One of the challenges of recruiting to smaller facilities is accessing potential hires. Our culture in general has gotten away from print and mail recruiting. Being able to communicate electronically and through social media and through networks and referrals are critical areas for recruiting. By embracing the newer virtual solutions, it becomes obvious that there are plenty of physicians who really want to affiliate with a quality organization and who want to work in a sustainable practice environment.

In my experience, in order to attract a physician to practice in a rural or community setting, hospitals should strive to be innovative in their packages and focus on promoting quality of life. There are so many beautiful communities around the country that are idyllic and wonderful, not only for raising a family, but also as professional practice opportunities. When you're talking specifically about rural administrators trying to attract somebody to come in and practice medicine, it's about putting the best selling points of the community out there in your recruiting materials. Physicians are looking for great practice opportunities, particularly if they're looking in a smaller community. They're looking for a more intimate practice experience and they want to practice long-term in these types of communities. So playing up the unique and quaint aspects of these wonderful locations can be a very successful tactic for recruiting.

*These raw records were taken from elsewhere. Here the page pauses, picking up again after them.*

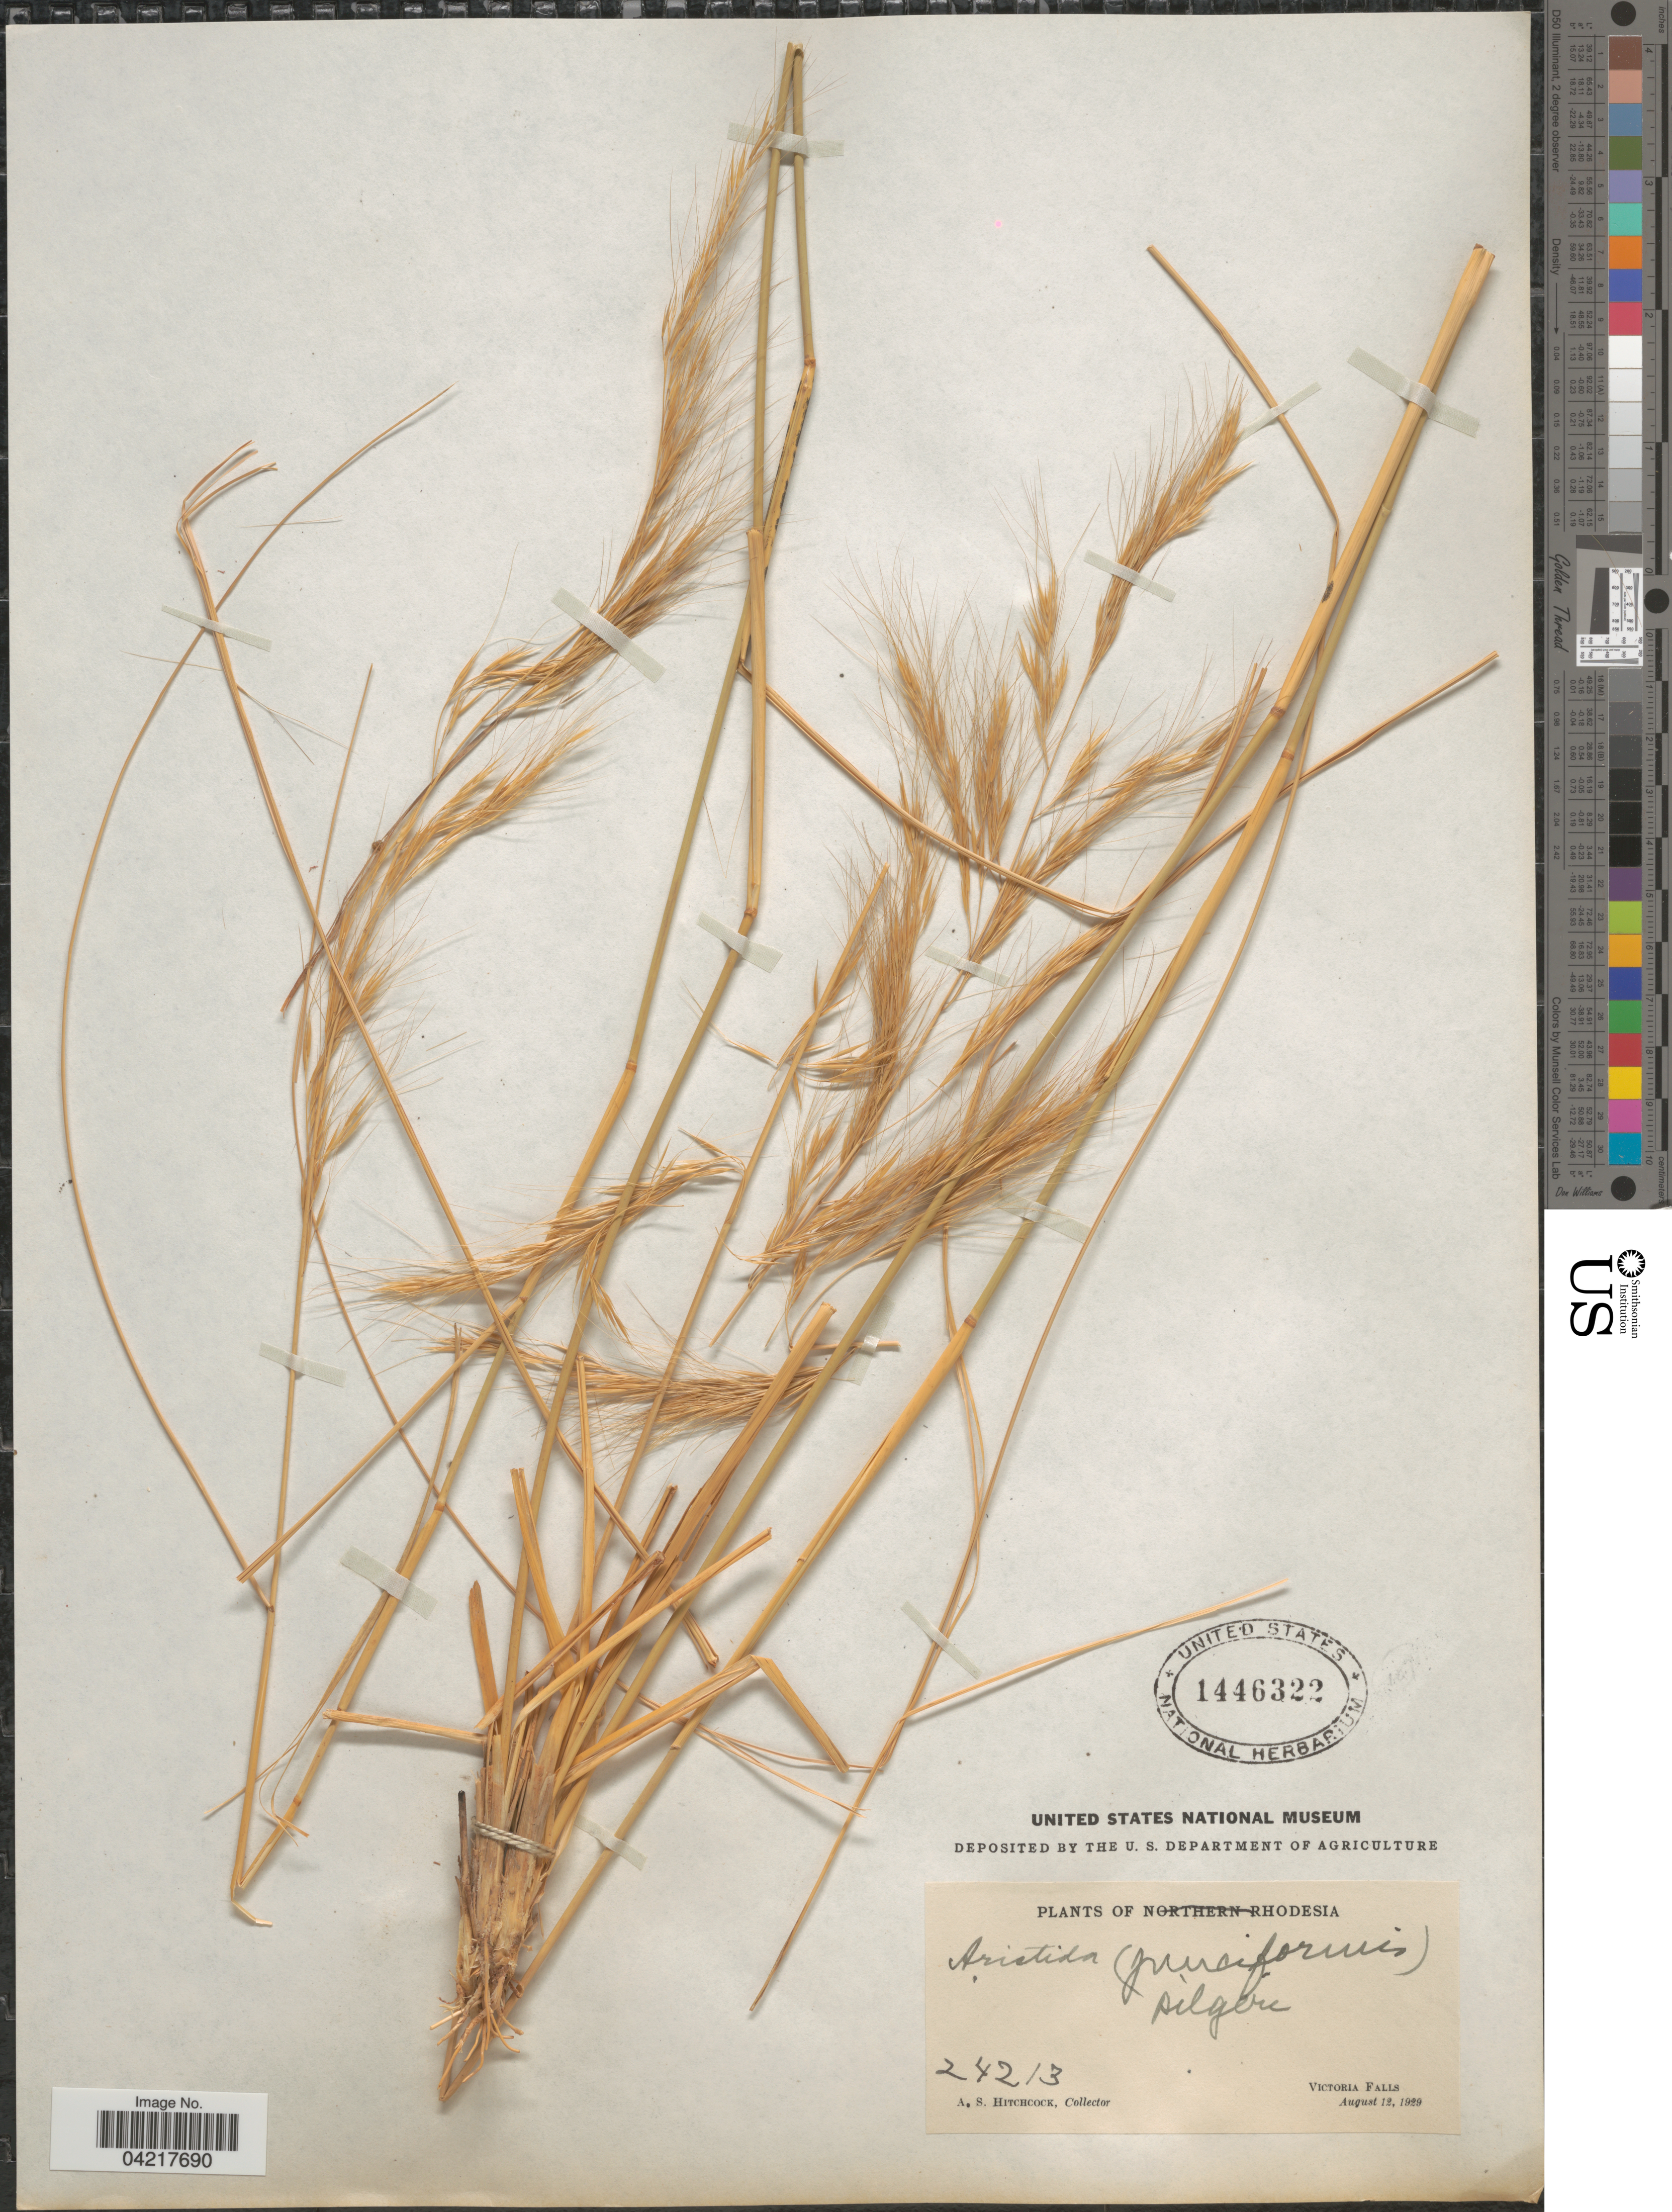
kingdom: Plantae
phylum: Tracheophyta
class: Liliopsida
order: Poales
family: Poaceae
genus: Aristida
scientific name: Aristida pilgeri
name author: Henr.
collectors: A. S. Hitchcock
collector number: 24213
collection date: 1929-08-12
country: Zimbabwe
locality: Rhodesia. Victoria Falls.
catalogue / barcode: US 1446322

I’ve seen facilities partner with their local chambers of commerce, put potential hires in touch with a great realtor and emphasize how much further their dollars can go in their market. These types of methods can go a long way when candidates come in to interview – the recruits feel welcome, they see how they could be embraced as part of the community.

After nearly 25 years of recruiting for rural hospitals, I am seeing the next generation of physician leadership emerge. One of the things that is personally fulfilling is watching the great energy and leadership brought by physicians that come out of residency programs. They are excited and stepping up and are going above and beyond to be part of the next great wave of physician leaders. The ability to step into a leadership opportunity can be a draw to smaller areas.

Adapting to Survive
Change for change sake isn't a good thing. In my experience, the most effective approach to positive change occurs when hospitals take a long hard look at themselves – or engage an objective, outside perspective – to identify what is currently negatively impacting that hospital.

One way to adapt is to offer specialty services. Patients like to stay close to their families, but if they need care that is not available at their local hospital, they will have to be transferred. No one is saying every rural hospital should have a neurologist, but by making sure there is a range of medical services - including surgery, outpatient surgery and certain specialty care - more patients could stay in the community rather than traveling a hundred miles away from their families. That improves the quality of care and satisfaction of care for everybody. It also enhances the reputation of the hospital.

Somebody once told me that you can either be an aircraft carrier or a speedboat, meaning that there are changes, whether in business or in life, that can be turned around more quickly than others. There are some major advantages to being a speedboat. Smaller vessels have the advantage of being able to change and adapt to evolving environments more quickly, as opposed to being part of a massive system where adaptations can roll out slowly. The key is to turn in the right direction.